Beginning with the line that contains "right knee: (1088, 653)" in the material below, print each line exactly until the line that contains "nose: (325, 390)" has been printed, then stop.

========================================================================

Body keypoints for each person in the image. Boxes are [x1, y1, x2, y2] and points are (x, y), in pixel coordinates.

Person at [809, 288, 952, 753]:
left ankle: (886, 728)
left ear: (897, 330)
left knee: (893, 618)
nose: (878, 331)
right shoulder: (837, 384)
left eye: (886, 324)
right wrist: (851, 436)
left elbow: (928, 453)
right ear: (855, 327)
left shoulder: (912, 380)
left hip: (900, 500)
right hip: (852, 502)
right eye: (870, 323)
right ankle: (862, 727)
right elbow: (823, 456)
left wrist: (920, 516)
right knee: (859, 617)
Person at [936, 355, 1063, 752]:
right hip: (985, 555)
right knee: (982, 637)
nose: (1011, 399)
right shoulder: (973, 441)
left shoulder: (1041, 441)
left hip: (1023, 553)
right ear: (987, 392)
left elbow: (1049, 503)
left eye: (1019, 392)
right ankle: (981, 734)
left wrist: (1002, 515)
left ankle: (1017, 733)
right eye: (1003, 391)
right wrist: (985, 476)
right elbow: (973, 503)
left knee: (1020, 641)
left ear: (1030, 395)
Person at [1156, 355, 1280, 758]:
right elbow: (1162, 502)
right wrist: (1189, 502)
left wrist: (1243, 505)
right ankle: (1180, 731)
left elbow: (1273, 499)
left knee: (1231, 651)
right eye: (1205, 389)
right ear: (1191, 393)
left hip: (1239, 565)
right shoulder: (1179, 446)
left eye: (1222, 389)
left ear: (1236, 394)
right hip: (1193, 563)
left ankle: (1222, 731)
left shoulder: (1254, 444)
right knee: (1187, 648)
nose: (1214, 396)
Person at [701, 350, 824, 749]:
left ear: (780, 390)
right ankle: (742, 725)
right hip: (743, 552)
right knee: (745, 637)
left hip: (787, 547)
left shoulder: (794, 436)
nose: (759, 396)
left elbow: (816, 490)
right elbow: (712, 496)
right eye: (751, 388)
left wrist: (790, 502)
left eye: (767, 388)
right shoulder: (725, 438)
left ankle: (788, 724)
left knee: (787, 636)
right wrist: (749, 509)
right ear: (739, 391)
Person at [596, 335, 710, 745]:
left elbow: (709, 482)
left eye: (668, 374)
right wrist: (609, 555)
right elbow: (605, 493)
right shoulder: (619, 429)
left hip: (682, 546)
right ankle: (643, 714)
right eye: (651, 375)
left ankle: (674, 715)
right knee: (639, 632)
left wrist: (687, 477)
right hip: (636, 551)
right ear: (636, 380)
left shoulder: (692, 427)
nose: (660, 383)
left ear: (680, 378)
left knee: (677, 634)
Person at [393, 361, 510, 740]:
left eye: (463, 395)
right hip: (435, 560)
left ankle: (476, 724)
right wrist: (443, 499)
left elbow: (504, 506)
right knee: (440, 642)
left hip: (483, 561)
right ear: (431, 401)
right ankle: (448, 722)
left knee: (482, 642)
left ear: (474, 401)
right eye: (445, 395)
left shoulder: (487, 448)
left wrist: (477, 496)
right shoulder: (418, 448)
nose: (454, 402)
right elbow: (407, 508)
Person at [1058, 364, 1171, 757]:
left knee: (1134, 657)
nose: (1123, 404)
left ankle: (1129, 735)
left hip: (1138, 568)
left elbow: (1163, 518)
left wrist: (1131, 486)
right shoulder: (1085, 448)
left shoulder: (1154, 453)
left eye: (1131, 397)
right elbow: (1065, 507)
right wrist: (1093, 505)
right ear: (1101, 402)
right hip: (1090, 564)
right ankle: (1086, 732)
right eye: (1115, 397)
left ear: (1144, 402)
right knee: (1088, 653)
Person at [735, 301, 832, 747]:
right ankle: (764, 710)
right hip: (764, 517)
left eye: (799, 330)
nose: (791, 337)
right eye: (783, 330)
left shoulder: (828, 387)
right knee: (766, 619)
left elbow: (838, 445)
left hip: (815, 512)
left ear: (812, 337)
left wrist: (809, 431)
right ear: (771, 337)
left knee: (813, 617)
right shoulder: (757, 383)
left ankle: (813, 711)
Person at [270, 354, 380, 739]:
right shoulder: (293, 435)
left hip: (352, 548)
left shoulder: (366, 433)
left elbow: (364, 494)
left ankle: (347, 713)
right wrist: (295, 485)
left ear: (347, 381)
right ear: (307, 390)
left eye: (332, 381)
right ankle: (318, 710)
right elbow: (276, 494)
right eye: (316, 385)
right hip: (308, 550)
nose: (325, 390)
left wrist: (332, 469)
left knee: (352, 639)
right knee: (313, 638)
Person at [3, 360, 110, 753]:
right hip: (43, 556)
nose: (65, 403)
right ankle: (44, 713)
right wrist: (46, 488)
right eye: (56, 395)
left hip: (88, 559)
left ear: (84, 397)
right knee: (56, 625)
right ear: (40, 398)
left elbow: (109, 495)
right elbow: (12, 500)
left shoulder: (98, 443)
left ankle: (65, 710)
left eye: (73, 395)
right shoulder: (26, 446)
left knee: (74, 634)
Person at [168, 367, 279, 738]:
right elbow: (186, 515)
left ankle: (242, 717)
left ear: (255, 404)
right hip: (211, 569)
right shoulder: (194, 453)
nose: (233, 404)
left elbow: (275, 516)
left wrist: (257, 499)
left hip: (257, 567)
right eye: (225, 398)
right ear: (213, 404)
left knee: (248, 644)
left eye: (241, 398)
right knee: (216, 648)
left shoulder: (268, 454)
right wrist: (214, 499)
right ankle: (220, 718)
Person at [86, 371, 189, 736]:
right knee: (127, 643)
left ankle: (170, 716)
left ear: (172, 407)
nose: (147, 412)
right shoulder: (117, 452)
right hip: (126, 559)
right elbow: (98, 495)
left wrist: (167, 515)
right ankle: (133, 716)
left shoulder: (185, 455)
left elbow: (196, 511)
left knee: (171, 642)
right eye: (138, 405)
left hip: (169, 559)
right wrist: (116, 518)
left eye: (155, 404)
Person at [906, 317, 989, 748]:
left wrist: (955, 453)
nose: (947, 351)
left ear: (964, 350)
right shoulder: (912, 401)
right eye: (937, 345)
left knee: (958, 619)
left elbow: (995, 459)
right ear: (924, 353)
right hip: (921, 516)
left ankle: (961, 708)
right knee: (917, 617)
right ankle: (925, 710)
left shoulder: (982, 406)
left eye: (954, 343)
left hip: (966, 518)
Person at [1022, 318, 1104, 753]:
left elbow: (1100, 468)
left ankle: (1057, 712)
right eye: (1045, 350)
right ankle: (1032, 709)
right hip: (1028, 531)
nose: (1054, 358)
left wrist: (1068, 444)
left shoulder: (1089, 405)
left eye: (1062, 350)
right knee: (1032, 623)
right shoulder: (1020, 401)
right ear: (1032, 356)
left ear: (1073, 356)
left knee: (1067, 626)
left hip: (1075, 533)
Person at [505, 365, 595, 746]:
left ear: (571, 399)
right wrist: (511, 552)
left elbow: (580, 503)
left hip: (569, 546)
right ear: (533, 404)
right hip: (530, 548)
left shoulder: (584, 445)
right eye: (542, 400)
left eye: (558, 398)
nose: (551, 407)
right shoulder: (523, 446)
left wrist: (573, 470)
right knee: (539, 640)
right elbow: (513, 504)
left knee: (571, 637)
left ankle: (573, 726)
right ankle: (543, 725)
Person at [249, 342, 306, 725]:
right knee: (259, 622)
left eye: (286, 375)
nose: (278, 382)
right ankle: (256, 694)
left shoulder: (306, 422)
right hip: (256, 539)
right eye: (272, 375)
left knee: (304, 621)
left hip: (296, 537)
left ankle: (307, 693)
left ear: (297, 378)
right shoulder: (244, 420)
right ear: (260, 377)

========================================================================

# REPLY TO THE TASK
right knee: (1088, 653)
Person at [735, 301, 832, 747]:
right ankle: (764, 710)
right hip: (764, 517)
left eye: (799, 330)
nose: (791, 337)
right eye: (783, 330)
left shoulder: (828, 387)
right knee: (766, 619)
left elbow: (838, 445)
left hip: (815, 512)
left ear: (812, 337)
left wrist: (809, 431)
right ear: (771, 337)
left knee: (813, 617)
right shoulder: (757, 383)
left ankle: (813, 711)
Person at [270, 354, 380, 739]:
right shoulder: (293, 435)
left hip: (352, 548)
left shoulder: (366, 433)
left elbow: (364, 494)
left ankle: (347, 713)
right wrist: (295, 485)
left ear: (347, 381)
right ear: (307, 390)
left eye: (332, 381)
right ankle: (318, 710)
right elbow: (276, 494)
right eye: (316, 385)
right hip: (308, 550)
nose: (325, 390)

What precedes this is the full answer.